### BRIEF:
A bare number is required: the count of lines in the material below that hold the word "Subscribing".

*** Opening WORKING DATA ***

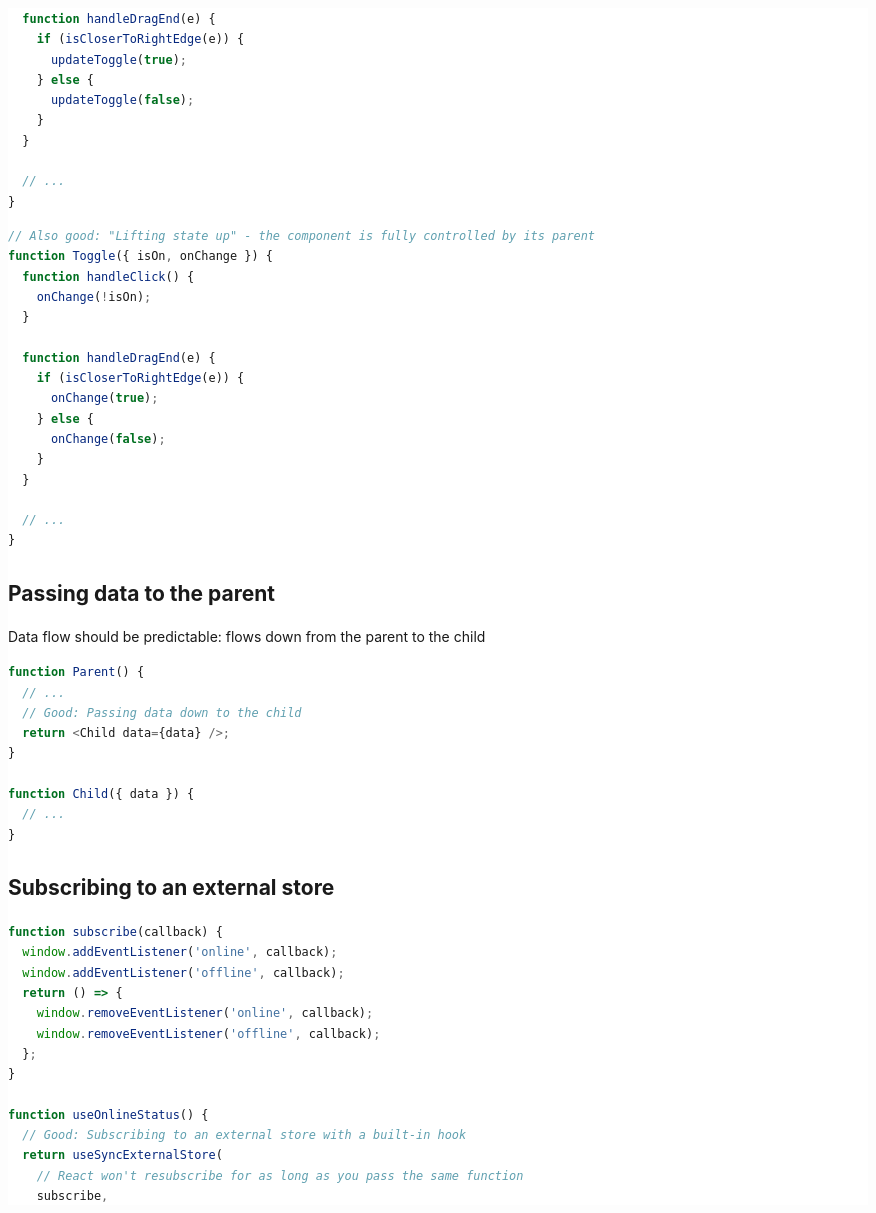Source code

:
 ```js
  function handleDragEnd(e) {
    if (isCloserToRightEdge(e)) {
      updateToggle(true);
    } else {
      updateToggle(false);
    }
  }

  // ...
}
```

```js
// Also good: "Lifting state up" - the component is fully controlled by its parent
function Toggle({ isOn, onChange }) {
  function handleClick() {
    onChange(!isOn);
  }

  function handleDragEnd(e) {
    if (isCloserToRightEdge(e)) {
      onChange(true);
    } else {
      onChange(false);
    }
  }

  // ...
}
```

## Passing data to the parent

Data flow should be predictable: flows down from the parent to the child

```js
function Parent() {
  // ...
  // Good: Passing data down to the child
  return <Child data={data} />;
}

function Child({ data }) {
  // ...
}
```

## Subscribing to an external store

```js
function subscribe(callback) {
  window.addEventListener('online', callback);
  window.addEventListener('offline', callback);
  return () => {
    window.removeEventListener('online', callback);
    window.removeEventListener('offline', callback);
  };
}

function useOnlineStatus() {
  // Good: Subscribing to an external store with a built-in hook
  return useSyncExternalStore(
    // React won't resubscribe for as long as you pass the same function
    subscribe,
```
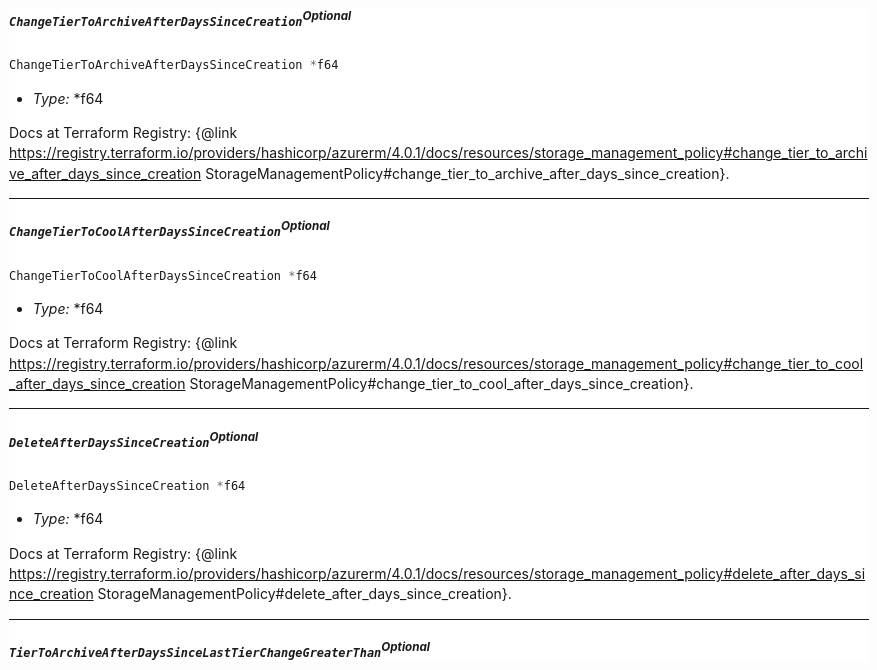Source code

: 
##### `ChangeTierToArchiveAfterDaysSinceCreation`<sup>Optional</sup> <a name="ChangeTierToArchiveAfterDaysSinceCreation" id="@cdktf/provider-azurerm.storageManagementPolicy.StorageManagementPolicyRuleActionsVersion.property.changeTierToArchiveAfterDaysSinceCreation"></a>

```go
ChangeTierToArchiveAfterDaysSinceCreation *f64
```

- *Type:* *f64

Docs at Terraform Registry: {@link https://registry.terraform.io/providers/hashicorp/azurerm/4.0.1/docs/resources/storage_management_policy#change_tier_to_archive_after_days_since_creation StorageManagementPolicy#change_tier_to_archive_after_days_since_creation}.

---

##### `ChangeTierToCoolAfterDaysSinceCreation`<sup>Optional</sup> <a name="ChangeTierToCoolAfterDaysSinceCreation" id="@cdktf/provider-azurerm.storageManagementPolicy.StorageManagementPolicyRuleActionsVersion.property.changeTierToCoolAfterDaysSinceCreation"></a>

```go
ChangeTierToCoolAfterDaysSinceCreation *f64
```

- *Type:* *f64

Docs at Terraform Registry: {@link https://registry.terraform.io/providers/hashicorp/azurerm/4.0.1/docs/resources/storage_management_policy#change_tier_to_cool_after_days_since_creation StorageManagementPolicy#change_tier_to_cool_after_days_since_creation}.

---

##### `DeleteAfterDaysSinceCreation`<sup>Optional</sup> <a name="DeleteAfterDaysSinceCreation" id="@cdktf/provider-azurerm.storageManagementPolicy.StorageManagementPolicyRuleActionsVersion.property.deleteAfterDaysSinceCreation"></a>

```go
DeleteAfterDaysSinceCreation *f64
```

- *Type:* *f64

Docs at Terraform Registry: {@link https://registry.terraform.io/providers/hashicorp/azurerm/4.0.1/docs/resources/storage_management_policy#delete_after_days_since_creation StorageManagementPolicy#delete_after_days_since_creation}.

---

##### `TierToArchiveAfterDaysSinceLastTierChangeGreaterThan`<sup>Optional</sup> <a name="TierToArchiveAfterDaysSinceLastTierChangeGreaterThan" id="@cdktf/provider-azurerm.storageManagementPolicy.StorageManagementPolicyRuleActionsVersion.property.tierToArchiveAfterDaysSinceLastTierChangeGreaterThan"></a>
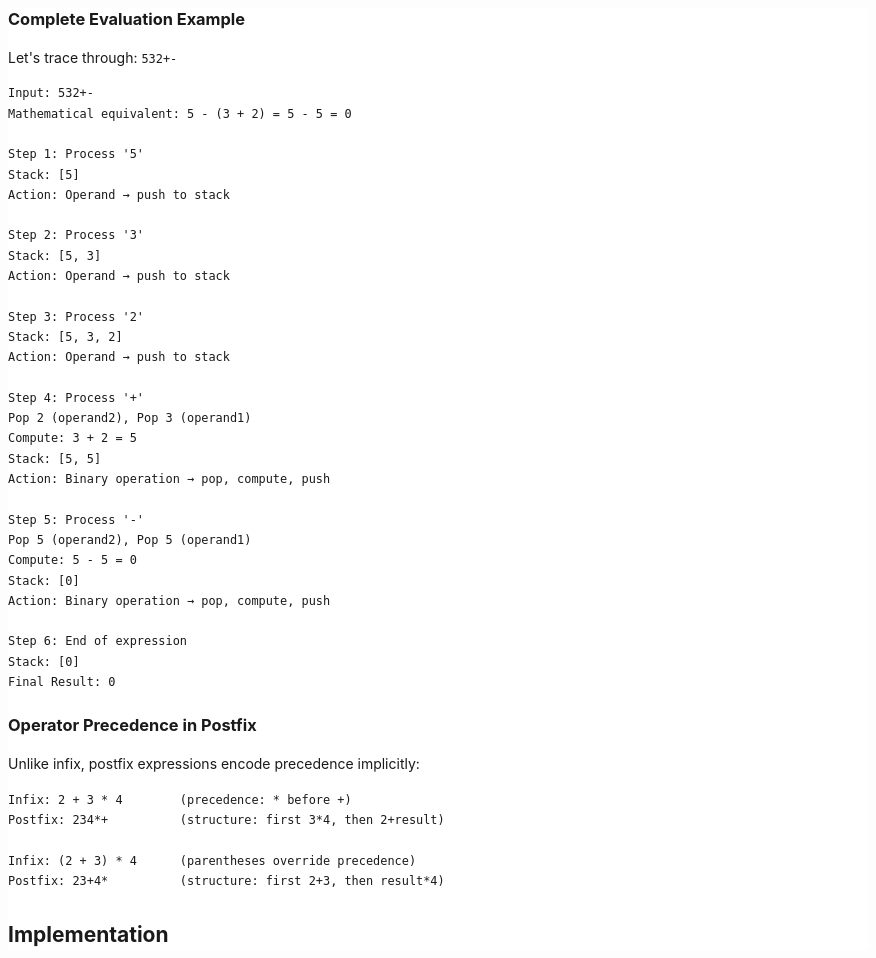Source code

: ### **Complete Evaluation Example**

Let's trace through: `532+-`

```
Input: 532+-
Mathematical equivalent: 5 - (3 + 2) = 5 - 5 = 0

Step 1: Process '5'
Stack: [5]
Action: Operand → push to stack

Step 2: Process '3'
Stack: [5, 3]
Action: Operand → push to stack

Step 3: Process '2'
Stack: [5, 3, 2]
Action: Operand → push to stack

Step 4: Process '+'
Pop 2 (operand2), Pop 3 (operand1)
Compute: 3 + 2 = 5
Stack: [5, 5]
Action: Binary operation → pop, compute, push

Step 5: Process '-'
Pop 5 (operand2), Pop 5 (operand1)
Compute: 5 - 5 = 0
Stack: [0]
Action: Binary operation → pop, compute, push

Step 6: End of expression
Stack: [0]
Final Result: 0
```

### **Operator Precedence in Postfix**

Unlike infix, postfix expressions encode precedence implicitly:

```
Infix: 2 + 3 * 4        (precedence: * before +)
Postfix: 234*+          (structure: first 3*4, then 2+result)

Infix: (2 + 3) * 4      (parentheses override precedence)  
Postfix: 23+4*          (structure: first 2+3, then result*4)
```



## Implementation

*** Closing WORKING DATA ***

### SOLUTION TO THE PROBLEM:
2